MPs work on claptraps, not computers.

Your point about the separation of powers is well taken: we cannot just have expected that the Speaker should have hitched a ride with the president, but where is the adherence to the doctrine when it counts? Parliament is under-resourced and therefore almost toothless.

ANC MPs do not use their independent space to exercise oversight; they rubber-stamp.

Just this year, for example, the National Council of Provinces decided to overturn National Assembly changes to the Independent Communications Authority of South Africa Amendment Bill; changes that sought to ensure the regulator’s independence.

And last month the ethics committee also mimicked the executive’s response to a damning auditor general report on the undeclared business interests of Cabinet members as well as of senior civil servants instead of exercising the oversight it enjoys.
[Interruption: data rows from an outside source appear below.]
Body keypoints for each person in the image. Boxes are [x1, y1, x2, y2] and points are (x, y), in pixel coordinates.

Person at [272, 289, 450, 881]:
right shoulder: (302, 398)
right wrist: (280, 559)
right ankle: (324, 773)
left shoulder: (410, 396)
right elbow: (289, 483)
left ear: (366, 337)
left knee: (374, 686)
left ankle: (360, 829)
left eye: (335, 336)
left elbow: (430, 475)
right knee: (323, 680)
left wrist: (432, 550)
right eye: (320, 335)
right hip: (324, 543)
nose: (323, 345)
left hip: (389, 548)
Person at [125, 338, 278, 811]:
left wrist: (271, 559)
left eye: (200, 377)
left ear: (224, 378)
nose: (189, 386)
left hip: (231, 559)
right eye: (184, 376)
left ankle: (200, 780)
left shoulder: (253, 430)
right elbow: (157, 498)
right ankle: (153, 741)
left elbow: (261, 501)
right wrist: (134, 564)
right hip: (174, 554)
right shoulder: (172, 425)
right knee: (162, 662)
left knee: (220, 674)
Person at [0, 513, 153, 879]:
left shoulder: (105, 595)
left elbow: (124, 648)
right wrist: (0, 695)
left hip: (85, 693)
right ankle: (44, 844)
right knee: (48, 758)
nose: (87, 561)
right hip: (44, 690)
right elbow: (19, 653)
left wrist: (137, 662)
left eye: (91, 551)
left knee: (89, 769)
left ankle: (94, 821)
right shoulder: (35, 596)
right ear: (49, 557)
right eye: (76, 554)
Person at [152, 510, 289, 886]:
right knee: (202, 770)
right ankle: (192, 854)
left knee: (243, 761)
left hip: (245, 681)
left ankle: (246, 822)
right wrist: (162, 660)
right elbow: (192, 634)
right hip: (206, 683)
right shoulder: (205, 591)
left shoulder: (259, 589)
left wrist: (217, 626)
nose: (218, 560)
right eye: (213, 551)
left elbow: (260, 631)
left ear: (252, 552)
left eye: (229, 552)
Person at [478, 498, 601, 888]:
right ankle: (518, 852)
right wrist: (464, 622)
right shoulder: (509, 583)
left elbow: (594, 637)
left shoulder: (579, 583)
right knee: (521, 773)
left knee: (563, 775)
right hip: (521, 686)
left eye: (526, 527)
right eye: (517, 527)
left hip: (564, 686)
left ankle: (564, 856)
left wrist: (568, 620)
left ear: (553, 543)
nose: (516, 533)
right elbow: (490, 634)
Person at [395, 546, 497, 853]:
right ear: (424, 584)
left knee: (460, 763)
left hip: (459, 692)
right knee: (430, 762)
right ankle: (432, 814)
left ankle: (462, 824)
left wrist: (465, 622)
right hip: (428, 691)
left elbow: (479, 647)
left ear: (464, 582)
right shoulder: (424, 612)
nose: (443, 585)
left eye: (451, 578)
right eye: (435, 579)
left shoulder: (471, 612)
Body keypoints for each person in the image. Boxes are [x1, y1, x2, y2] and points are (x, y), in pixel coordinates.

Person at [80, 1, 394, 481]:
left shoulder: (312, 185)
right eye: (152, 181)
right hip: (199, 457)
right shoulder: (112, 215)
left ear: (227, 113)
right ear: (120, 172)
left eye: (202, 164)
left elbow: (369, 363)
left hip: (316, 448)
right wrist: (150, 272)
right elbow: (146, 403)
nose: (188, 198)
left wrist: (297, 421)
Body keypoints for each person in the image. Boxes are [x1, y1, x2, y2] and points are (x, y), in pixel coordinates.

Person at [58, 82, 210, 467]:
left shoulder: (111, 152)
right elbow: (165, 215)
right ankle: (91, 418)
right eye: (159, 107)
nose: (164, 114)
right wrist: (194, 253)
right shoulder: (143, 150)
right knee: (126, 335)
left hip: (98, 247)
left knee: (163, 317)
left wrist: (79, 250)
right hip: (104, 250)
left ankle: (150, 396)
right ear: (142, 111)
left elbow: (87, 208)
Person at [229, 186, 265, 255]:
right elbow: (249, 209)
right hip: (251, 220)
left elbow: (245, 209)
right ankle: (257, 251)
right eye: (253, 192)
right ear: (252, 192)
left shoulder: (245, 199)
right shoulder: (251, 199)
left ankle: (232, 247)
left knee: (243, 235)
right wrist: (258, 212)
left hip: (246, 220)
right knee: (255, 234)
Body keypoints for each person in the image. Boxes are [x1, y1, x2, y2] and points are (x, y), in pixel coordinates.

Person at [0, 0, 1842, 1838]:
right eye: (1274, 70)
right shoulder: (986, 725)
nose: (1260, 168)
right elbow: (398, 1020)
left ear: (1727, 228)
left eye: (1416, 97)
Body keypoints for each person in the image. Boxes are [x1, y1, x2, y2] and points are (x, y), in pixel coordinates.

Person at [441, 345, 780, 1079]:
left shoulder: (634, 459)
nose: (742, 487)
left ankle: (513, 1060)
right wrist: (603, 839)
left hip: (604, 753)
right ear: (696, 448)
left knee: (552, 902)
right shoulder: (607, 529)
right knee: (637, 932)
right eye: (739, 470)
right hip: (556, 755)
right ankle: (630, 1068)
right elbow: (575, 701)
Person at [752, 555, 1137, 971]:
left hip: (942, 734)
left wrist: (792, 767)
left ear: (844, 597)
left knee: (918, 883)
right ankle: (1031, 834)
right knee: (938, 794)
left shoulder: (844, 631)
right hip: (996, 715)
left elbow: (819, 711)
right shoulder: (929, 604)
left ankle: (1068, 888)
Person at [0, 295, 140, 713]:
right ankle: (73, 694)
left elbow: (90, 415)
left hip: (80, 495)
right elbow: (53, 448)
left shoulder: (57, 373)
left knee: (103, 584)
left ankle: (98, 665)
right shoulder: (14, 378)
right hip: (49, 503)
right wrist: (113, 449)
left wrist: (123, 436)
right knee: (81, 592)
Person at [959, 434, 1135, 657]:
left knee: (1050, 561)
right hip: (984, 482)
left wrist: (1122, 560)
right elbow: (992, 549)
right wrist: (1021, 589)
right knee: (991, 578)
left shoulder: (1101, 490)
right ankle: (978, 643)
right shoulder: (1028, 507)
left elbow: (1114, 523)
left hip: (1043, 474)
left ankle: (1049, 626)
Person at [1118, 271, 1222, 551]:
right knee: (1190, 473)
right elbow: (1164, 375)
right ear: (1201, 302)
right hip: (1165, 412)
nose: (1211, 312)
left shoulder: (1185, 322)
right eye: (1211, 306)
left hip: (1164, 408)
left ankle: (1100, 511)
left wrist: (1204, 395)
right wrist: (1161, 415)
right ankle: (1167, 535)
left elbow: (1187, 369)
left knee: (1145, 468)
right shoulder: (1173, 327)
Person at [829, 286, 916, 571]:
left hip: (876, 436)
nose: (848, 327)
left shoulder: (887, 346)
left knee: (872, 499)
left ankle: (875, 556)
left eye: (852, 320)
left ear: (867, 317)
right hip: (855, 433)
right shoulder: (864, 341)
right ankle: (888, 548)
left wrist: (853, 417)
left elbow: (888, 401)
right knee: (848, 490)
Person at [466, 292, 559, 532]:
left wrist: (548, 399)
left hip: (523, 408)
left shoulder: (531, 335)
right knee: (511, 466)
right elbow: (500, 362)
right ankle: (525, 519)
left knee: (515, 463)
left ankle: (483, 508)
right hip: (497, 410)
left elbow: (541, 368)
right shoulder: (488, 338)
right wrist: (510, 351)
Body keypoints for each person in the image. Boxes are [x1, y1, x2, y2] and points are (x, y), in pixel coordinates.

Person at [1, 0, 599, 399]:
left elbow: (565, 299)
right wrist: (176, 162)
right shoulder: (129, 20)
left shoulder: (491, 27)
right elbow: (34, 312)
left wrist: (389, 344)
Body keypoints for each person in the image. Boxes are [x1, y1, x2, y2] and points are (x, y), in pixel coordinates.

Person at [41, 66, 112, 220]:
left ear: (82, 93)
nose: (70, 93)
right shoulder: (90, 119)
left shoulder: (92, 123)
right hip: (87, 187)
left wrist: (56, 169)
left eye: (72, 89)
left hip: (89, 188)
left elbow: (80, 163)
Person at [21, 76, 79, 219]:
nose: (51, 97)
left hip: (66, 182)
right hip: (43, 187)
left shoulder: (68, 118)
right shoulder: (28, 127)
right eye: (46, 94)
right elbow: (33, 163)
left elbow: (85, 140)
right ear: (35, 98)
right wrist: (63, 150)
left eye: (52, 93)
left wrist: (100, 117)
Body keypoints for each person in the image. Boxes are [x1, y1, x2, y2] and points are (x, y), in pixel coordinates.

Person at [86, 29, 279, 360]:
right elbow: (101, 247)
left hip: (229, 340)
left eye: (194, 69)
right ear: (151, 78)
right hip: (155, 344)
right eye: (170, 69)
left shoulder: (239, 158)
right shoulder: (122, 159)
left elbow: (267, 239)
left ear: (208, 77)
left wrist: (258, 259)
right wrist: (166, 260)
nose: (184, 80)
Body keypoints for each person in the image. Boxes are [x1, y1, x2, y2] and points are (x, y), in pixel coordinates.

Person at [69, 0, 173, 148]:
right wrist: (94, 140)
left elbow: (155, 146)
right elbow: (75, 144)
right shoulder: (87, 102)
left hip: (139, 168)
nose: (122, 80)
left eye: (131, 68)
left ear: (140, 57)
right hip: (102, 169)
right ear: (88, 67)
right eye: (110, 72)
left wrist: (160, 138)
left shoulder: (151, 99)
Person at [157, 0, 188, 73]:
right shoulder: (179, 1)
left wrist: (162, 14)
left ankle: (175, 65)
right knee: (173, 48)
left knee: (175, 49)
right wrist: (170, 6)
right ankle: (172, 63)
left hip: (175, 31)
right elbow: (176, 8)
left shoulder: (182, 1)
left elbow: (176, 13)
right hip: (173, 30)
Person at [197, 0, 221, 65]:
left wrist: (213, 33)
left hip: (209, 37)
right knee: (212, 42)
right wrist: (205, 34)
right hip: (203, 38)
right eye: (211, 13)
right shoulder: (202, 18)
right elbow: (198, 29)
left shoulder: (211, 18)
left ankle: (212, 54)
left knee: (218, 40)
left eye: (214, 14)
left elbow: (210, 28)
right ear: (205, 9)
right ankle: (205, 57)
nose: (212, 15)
But the problem is deeper, the issue different.

Perhaps I am old fashioned (and more and more I realise these views may in fact be arcane) in believing that a peoples’ government should rule humbly and with as little show and pomp as possible.

We don’t need a public-sector jet set or even the cavalcades of shiny black sedans that so regularly tear down our highways and careering past the ordinary folk.

It is too ”us” and ”them”; too reminiscent of post-independence elites across Latin America and the rest of Africa.

I have a dream that the children of MPs go to public schools, that ministers fly economy class and MPs come to work on bicycles or even the train. It is a lonely dream.